Today become the day that I really wish I had a car, so I can drive my mom far away. Enjoying more than 10 hours together with bro and mom, we use gocar and honestly, I have a lot of regret about everything.

Not like usual, we must go real far from home into the new hospital to do check up with mom. At first, we hestitate about it, but thanks God, things go well until the end. Tired, but we get fun, connect and good result for MRI.

We also learn and know what to do in next control, wishing everything is OK, but the brain seem not doing real well.
Still in fever, still not pay this web yet, wishing I can still write in here and pay it before the end of month.

I really hope that I am not make any new name into my board. I wish that I never do the same like the old circle, and I really wish, that I can earn money and pay off debts, buy a cash second handed car, and have time to make my parent proud. Nothing more matter than that now.

Its ashame, its sad about what I do lately. I really wish that I am not back into begging for help anymore, and I really want to show them, who look down at me, ignore me, and reject me, that life is full of suprises.

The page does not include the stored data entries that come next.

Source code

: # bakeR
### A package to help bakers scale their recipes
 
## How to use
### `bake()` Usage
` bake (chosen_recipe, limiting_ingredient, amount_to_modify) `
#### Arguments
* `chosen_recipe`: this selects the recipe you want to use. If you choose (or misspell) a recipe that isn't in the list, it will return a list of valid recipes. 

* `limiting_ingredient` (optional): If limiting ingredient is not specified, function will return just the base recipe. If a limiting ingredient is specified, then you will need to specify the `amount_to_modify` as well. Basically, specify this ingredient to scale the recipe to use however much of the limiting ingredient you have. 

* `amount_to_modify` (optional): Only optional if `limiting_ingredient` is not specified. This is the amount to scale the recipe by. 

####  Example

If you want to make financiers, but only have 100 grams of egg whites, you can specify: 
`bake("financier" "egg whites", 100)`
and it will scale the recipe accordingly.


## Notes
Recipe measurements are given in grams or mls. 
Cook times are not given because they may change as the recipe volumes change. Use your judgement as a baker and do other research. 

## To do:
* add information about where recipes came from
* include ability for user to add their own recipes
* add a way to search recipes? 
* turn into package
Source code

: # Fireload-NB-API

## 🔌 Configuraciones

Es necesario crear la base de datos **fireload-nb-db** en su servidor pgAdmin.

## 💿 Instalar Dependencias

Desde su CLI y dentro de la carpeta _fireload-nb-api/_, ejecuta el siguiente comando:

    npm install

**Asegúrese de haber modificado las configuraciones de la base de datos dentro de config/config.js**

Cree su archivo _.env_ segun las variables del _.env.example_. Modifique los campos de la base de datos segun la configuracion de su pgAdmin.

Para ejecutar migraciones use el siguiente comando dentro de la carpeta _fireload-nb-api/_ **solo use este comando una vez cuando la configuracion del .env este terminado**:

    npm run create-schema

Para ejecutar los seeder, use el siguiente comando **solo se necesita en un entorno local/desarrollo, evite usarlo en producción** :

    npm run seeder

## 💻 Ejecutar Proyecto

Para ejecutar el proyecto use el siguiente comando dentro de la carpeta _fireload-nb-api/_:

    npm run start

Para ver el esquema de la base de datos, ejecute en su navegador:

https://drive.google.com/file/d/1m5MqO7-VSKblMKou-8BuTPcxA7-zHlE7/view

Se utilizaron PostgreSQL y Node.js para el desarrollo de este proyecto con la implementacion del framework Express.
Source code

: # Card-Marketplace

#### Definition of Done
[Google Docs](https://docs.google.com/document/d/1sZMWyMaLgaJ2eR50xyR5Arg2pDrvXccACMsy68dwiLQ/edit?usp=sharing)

I am not mean something like revenge, but I really wish that I can be the best and better version of me. I want to start love myself even its just a little. I want to fix my problem bit by bit, and I want to try make everything right, not let the greedy take control of me.

I wish nothing, but God have mercy on me.
Because, when my power end, God is begin.
I really dont have anything, anyone anymore.

So, whatever gonna happen next, I put everything in God hand and just trust in Him about my life, my future, and everything about me.